▶ _WHAT YOU WILL DO_: In the passage on wartime trial procedure, what must a judge in the Continental system ask?

▶ _EXCERPTED PASSAGE_:

The parties were left to devise an appropriate form of procedure. The plurality recognised that the tribunal could be military, and that it might require an onus on the accused, and that full disclosure of the Government’s evidence need not necessarily be made to the accused. Hearsay may be permitted, and even a brief summary based on hearsay may be sufficient for the Government to put the accused to disproof.
Ronald Dworkin has commented on the extra-ordinariness of the placing of the burden of proof on the accused, and on the difficulties that he may confront even if assisted by counsel: http://www.nybooks.com/articles/17293.
Clearly, in times of war, the law must be practical. A solution might be found in adopting, or adapting, the Continental system of pre-trial investigation involving the proces verbal and the dossier, and the trial system of intime conviction (when conviction raisonee is inappropriate). It is possible to have a respectable justice system that does not involve full disclosure, that is not averse to hearsay evidence, and that does not involve adversorial procedure in the sense that term is understood in the Anglo-American legal tradition. In the Continental system the judge must ask himself whether, as a matter of conscience and good faith, he is "personally convinced" of the truth of the prosecutor’s allegation. The difficulty is whether that state of mind can exist where the defence has not had full access to, or opportunity to challenge, the evidence presented by the prosecution.

▶ _EXCERPTED DATA_:
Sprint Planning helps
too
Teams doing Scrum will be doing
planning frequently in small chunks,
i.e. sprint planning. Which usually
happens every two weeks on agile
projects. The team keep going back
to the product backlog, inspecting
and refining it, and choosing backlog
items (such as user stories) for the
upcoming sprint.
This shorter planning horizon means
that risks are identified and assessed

==

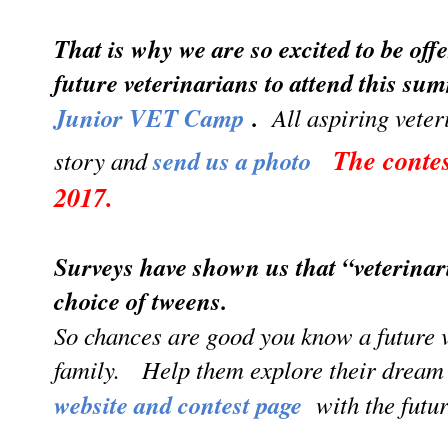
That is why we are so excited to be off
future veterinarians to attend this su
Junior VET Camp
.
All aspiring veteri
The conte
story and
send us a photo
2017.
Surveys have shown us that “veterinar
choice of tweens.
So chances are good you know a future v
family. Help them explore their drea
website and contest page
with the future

▶ _SOLUTION_: Whether, as a matter of conscience and good faith, he is "personally convinced" of the truth of the prosecutor's allegation.